On the North Lawn of the White House last Friday, Trump suggested to Fox News that the remains of missing Americans from the Korean War might already be in the process of being repatriated.
He said the North Koreans "are already starting to produce the remains of these great young soldiers who were left in North Korea. We’re getting the remains, and nobody thought that was possible."
At the Singapore summit last Tuesday, Trump and North Korean leader Kim Jong Un signed a joint declaration committing to sending the missing troops home.
"The United States and the [Democratic People’s Republic of Korea] commit to recovering POW/MIA remains, including the immediate repatriation of those already identified," the declaration reads.
At a news conference after the summit, Trump said he was acting on behalf of the families of the missing.
"I must have had just countless calls and letters and tweets, anything you can do — they want the remains of their sons back," Trump said.
It’s unclear, however, how many parents of troops killed in a war that ended with an armistice 65 years ago might still be living.
"I asked for it today, and we got it.
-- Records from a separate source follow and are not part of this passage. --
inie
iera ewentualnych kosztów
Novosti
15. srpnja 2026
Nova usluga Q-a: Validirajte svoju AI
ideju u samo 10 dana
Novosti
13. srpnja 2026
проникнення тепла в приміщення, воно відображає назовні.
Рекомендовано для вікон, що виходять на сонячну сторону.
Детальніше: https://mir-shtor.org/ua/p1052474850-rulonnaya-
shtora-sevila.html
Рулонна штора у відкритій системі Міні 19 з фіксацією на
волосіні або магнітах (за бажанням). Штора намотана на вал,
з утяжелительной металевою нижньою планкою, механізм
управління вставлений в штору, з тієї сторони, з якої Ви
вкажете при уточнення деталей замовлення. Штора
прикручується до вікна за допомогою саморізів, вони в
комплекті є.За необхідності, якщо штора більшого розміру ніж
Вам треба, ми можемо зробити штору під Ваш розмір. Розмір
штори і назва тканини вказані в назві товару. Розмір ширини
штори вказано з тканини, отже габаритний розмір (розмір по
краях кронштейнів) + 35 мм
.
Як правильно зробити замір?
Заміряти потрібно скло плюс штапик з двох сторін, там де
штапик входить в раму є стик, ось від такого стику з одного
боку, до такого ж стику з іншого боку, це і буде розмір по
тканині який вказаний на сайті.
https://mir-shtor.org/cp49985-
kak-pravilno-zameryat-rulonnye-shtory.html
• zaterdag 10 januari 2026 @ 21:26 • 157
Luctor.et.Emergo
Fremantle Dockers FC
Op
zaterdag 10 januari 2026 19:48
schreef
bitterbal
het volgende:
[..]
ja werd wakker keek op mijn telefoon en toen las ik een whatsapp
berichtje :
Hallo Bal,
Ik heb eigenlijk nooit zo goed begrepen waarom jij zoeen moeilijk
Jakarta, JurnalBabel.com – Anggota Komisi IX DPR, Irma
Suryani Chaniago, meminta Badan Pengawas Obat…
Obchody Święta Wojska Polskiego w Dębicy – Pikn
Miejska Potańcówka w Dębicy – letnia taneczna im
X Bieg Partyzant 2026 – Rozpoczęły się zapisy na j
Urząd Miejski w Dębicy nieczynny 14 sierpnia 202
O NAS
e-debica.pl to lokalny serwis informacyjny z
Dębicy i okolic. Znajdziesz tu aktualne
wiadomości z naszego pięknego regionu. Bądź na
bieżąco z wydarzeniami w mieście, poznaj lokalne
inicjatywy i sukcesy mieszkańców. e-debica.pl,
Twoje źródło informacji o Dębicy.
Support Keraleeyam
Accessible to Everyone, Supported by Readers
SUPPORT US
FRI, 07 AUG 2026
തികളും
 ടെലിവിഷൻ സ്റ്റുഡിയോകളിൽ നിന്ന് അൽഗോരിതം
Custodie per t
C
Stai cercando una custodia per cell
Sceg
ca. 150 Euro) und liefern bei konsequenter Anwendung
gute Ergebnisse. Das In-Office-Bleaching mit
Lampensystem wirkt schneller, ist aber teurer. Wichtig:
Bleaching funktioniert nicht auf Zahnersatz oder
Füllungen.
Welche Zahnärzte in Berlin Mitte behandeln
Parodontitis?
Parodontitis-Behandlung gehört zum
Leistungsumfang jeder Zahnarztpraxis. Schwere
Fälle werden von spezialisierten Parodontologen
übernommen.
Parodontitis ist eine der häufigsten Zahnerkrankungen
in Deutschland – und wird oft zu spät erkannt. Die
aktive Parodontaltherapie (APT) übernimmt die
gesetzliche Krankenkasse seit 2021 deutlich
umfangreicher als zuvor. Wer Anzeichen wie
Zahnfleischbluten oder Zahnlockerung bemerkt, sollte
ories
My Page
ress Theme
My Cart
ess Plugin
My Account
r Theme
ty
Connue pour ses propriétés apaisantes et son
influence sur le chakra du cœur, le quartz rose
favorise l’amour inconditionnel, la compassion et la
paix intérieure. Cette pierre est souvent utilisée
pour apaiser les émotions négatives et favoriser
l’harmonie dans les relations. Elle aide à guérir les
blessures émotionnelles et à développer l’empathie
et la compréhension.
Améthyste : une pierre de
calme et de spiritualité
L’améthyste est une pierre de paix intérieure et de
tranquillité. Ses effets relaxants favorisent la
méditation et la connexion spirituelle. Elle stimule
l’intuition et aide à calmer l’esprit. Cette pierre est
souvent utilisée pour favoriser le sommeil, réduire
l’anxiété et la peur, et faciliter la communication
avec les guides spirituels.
That was a very last minute," Trump said of the agreement. "The remains will be coming back. They’re going to start that process immediately."
Richard Downes, executive director of the Coalition of Families of Korean & Cold War POW/MIAs, told Military.com by email last week that North Korea may already have about 200 sets of remains ready to be returned.
Downes, whose airman father Lt. Hal Downes is still listed as missing from a flight over North Korea in 1952, said he learned of the possibility that the North has 200 sets of remains on a visit to Pyongyang in 2016 with the Richardson Center for Global Engagement.
During the visit, Downes said he had received an offer from North Korea’s vice foreign minister regarding his father’s remains.
"We took it to the Obama administration but were refused," Downes said. "They preferred to hold out until NK responded to the nuclear issue. It was heartbreaking."
Downes praised Trump for being "the first to make the leap" on the recovery of remains.
"A lot of people/organizations worked to get it on the summit’s agenda," he said.
According to DPAA, more than 7,800 Americans have not been accounted for from the Korean War.